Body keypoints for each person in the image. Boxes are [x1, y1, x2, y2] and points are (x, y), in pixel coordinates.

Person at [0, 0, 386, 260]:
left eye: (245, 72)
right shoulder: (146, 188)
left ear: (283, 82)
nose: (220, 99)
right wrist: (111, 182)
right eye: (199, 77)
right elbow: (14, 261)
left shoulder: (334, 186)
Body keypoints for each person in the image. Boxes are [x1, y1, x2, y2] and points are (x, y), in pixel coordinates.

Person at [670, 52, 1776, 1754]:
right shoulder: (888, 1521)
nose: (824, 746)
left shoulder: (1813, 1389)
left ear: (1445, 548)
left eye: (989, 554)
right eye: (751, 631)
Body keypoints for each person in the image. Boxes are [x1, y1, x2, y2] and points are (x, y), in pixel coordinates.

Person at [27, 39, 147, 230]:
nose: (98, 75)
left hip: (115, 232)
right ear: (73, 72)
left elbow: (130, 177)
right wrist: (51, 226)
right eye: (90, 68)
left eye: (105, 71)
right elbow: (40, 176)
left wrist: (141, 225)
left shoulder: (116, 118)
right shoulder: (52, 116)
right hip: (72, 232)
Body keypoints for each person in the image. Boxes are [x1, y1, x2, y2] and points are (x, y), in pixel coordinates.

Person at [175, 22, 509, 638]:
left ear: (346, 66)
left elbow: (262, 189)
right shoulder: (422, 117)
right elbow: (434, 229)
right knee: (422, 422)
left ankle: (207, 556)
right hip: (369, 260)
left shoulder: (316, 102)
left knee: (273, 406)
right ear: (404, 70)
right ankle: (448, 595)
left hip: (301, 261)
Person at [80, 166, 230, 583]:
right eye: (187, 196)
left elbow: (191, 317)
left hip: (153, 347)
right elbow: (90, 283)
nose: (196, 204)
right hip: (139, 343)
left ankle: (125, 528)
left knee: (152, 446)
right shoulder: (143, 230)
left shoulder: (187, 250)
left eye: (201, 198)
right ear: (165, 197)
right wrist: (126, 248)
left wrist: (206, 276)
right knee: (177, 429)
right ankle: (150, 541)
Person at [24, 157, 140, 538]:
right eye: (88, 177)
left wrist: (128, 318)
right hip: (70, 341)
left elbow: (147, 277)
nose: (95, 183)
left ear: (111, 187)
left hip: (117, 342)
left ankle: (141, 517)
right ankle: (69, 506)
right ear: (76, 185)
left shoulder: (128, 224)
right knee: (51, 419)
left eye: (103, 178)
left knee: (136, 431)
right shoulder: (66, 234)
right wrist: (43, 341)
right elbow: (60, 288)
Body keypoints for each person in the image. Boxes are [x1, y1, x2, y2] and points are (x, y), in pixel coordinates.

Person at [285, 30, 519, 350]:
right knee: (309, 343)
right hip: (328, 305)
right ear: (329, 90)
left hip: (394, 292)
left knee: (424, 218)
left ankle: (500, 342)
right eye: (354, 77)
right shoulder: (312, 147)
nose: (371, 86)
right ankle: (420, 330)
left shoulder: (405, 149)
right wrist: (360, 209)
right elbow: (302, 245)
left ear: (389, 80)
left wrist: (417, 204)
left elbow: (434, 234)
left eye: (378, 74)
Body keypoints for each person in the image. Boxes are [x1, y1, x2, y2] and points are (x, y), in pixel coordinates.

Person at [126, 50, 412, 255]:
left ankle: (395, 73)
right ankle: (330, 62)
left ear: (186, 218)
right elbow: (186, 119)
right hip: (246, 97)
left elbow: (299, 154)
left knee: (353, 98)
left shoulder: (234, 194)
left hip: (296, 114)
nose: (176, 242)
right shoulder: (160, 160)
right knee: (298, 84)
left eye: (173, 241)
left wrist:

★ ★ ★ ★

#### Work item:
Word for word, restate all of the entries.

#### Task response:
Body keypoints for each person in the image. Boxes are [x1, y1, x2, y2] and points are (x, y), in pixel coordinates.

Person at [0, 0, 386, 260]:
left eye: (245, 72)
right shoulder: (146, 188)
left ear: (283, 82)
nose: (220, 99)
right wrist: (111, 182)
right eye: (199, 77)
right elbow: (14, 261)
left shoulder: (334, 186)
Body keypoints for each person in the image. Boxes are [x1, y1, x2, y2] and points are (x, y), in pixel coordinates.

Person at [670, 52, 1776, 1754]:
right shoulder: (888, 1521)
nose: (824, 746)
left shoulder: (1813, 1389)
left ear: (1445, 548)
left eye: (989, 554)
right eye: (751, 631)
Body keypoints for each person in the image. Boxes are [x1, y1, x2, y2] and points are (x, y), in pixel coordinates.

Person at [27, 39, 147, 230]:
nose: (98, 75)
left hip: (115, 232)
right ear: (73, 72)
left elbow: (130, 177)
right wrist: (51, 226)
right eye: (90, 68)
left eye: (105, 71)
right elbow: (40, 176)
left wrist: (141, 225)
left shoulder: (116, 118)
right shoulder: (52, 116)
right hip: (72, 232)
Body keypoints for each person in the image. Boxes are [x1, y1, x2, y2] and points are (x, y), in pixel coordinates.

Person at [175, 22, 509, 638]:
left ear: (346, 66)
left elbow: (262, 189)
right shoulder: (422, 117)
right elbow: (434, 229)
right knee: (422, 422)
left ankle: (207, 556)
right hip: (369, 260)
left shoulder: (316, 102)
left knee: (273, 406)
right ear: (404, 70)
right ankle: (448, 595)
left hip: (301, 261)
Person at [80, 166, 230, 583]:
right eye: (187, 196)
left elbow: (191, 317)
left hip: (153, 347)
right elbow: (90, 283)
nose: (196, 204)
right hip: (139, 343)
left ankle: (125, 528)
left knee: (152, 446)
right shoulder: (143, 230)
left shoulder: (187, 250)
left eye: (201, 198)
right ear: (165, 197)
right wrist: (126, 248)
left wrist: (206, 276)
right knee: (177, 429)
right ankle: (150, 541)
Person at [24, 157, 140, 538]:
right eye: (88, 177)
left wrist: (128, 318)
right hip: (70, 341)
left elbow: (147, 277)
nose: (95, 183)
left ear: (111, 187)
left hip: (117, 342)
left ankle: (141, 517)
right ankle: (69, 506)
right ear: (76, 185)
left shoulder: (128, 224)
right knee: (51, 419)
left eye: (103, 178)
left knee: (136, 431)
right shoulder: (66, 234)
right wrist: (43, 341)
right elbow: (60, 288)
Body keypoints for each person in the image. Boxes are [x1, y1, x2, y2] and points are (x, y), in pixel coordinates.

Person at [285, 30, 519, 350]:
right knee: (309, 343)
right hip: (328, 305)
right ear: (329, 90)
left hip: (394, 292)
left knee: (424, 218)
left ankle: (500, 342)
right eye: (354, 77)
right shoulder: (312, 147)
nose: (371, 86)
right ankle: (420, 330)
left shoulder: (405, 149)
right wrist: (360, 209)
right elbow: (302, 245)
left ear: (389, 80)
left wrist: (417, 204)
left elbow: (434, 234)
left eye: (378, 74)
Body keypoints for each person in the image. Boxes are [x1, y1, x2, y2] and points are (x, y), in pixel coordinates.

Person at [126, 50, 412, 255]:
left ankle: (395, 73)
right ankle: (330, 62)
left ear: (186, 218)
right elbow: (186, 119)
right hip: (246, 97)
left elbow: (299, 154)
left knee: (353, 98)
left shoulder: (234, 194)
left hip: (296, 114)
nose: (176, 242)
right shoulder: (160, 160)
right knee: (298, 84)
left eye: (173, 241)
left wrist:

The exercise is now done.